- [TASK OBJECTIVE] All of the data must be printed exactly; please include every line.

- [MATERIAL FOR THIS TASK]

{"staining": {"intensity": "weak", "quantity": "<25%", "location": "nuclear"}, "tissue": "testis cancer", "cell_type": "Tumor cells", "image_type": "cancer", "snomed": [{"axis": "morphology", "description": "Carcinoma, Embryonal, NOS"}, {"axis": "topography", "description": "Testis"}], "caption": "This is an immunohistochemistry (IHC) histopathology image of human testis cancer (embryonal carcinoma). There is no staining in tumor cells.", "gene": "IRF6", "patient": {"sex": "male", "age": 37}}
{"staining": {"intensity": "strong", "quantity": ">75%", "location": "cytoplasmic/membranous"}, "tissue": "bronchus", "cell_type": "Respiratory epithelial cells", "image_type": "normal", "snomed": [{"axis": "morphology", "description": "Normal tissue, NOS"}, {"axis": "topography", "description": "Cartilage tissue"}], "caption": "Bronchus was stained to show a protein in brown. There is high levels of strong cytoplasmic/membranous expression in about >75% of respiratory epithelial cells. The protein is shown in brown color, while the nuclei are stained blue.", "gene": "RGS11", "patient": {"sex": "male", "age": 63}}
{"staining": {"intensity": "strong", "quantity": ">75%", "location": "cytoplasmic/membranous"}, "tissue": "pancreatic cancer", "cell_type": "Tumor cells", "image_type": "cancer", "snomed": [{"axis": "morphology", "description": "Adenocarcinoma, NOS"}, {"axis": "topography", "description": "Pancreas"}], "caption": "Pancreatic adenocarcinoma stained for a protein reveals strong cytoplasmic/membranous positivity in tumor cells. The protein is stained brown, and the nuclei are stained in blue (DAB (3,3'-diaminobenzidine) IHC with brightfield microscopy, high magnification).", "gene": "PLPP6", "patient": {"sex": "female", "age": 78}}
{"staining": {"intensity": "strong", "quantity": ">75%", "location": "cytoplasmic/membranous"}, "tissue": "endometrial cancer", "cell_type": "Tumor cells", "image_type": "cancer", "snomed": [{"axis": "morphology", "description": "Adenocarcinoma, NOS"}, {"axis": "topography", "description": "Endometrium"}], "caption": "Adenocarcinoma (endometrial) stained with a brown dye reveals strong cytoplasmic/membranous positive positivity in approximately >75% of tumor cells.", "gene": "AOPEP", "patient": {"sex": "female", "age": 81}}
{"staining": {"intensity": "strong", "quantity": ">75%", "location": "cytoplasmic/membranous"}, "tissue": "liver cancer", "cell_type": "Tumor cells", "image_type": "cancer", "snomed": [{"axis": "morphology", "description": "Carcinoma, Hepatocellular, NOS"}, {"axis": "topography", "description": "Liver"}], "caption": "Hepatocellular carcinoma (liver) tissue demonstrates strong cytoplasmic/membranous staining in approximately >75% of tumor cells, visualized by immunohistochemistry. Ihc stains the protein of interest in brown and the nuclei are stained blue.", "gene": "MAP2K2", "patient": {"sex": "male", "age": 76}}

- [WRITTEN ANSWER]
{"staining": {"intensity": "weak", "quantity": "<25%", "location": "nuclear"}, "tissue": "testis cancer", "cell_type": "Tumor cells", "image_type": "cancer", "snomed": [{"axis": "morphology", "description": "Carcinoma, Embryonal, NOS"}, {"axis": "topography", "description": "Testis"}], "caption": "This is an immunohistochemistry (IHC) histopathology image of human testis cancer (embryonal carcinoma). There is no staining in tumor cells.", "gene": "IRF6", "patient": {"sex": "male", "age": 37}}
{"staining": {"intensity": "strong", "quantity": ">75%", "location": "cytoplasmic/membranous"}, "tissue": "bronchus", "cell_type": "Respiratory epithelial cells", "image_type": "normal", "snomed": [{"axis": "morphology", "description": "Normal tissue, NOS"}, {"axis": "topography", "description": "Cartilage tissue"}], "caption": "Bronchus was stained to show a protein in brown. There is high levels of strong cytoplasmic/membranous expression in about >75% of respiratory epithelial cells. The protein is shown in brown color, while the nuclei are stained blue.", "gene": "RGS11", "patient": {"sex": "male", "age": 63}}
{"staining": {"intensity": "strong", "quantity": ">75%", "location": "cytoplasmic/membranous"}, "tissue": "pancreatic cancer", "cell_type": "Tumor cells", "image_type": "cancer", "snomed": [{"axis": "morphology", "description": "Adenocarcinoma, NOS"}, {"axis": "topography", "description": "Pancreas"}], "caption": "Pancreatic adenocarcinoma stained for a protein reveals strong cytoplasmic/membranous positivity in tumor cells. The protein is stained brown, and the nuclei are stained in blue (DAB (3,3'-diaminobenzidine) IHC with brightfield microscopy, high magnification).", "gene": "PLPP6", "patient": {"sex": "female", "age": 78}}
{"staining": {"intensity": "strong", "quantity": ">75%", "location": "cytoplasmic/membranous"}, "tissue": "endometrial cancer", "cell_type": "Tumor cells", "image_type": "cancer", "snomed": [{"axis": "morphology", "description": "Adenocarcinoma, NOS"}, {"axis": "topography", "description": "Endometrium"}], "caption": "Adenocarcinoma (endometrial) stained with a brown dye reveals strong cytoplasmic/membranous positive positivity in approximately >75% of tumor cells.", "gene": "AOPEP", "patient": {"sex": "female", "age": 81}}
{"staining": {"intensity": "strong", "quantity": ">75%", "location": "cytoplasmic/membranous"}, "tissue": "liver cancer", "cell_type": "Tumor cells", "image_type": "cancer", "snomed": [{"axis": "morphology", "description": "Carcinoma, Hepatocellular, NOS"}, {"axis": "topography", "description": "Liver"}], "caption": "Hepatocellular carcinoma (liver) tissue demonstrates strong cytoplasmic/membranous staining in approximately >75% of tumor cells, visualized by immunohistochemistry. Ihc stains the protein of interest in brown and the nuclei are stained blue.", "gene": "MAP2K2", "patient": {"sex": "male", "age": 76}}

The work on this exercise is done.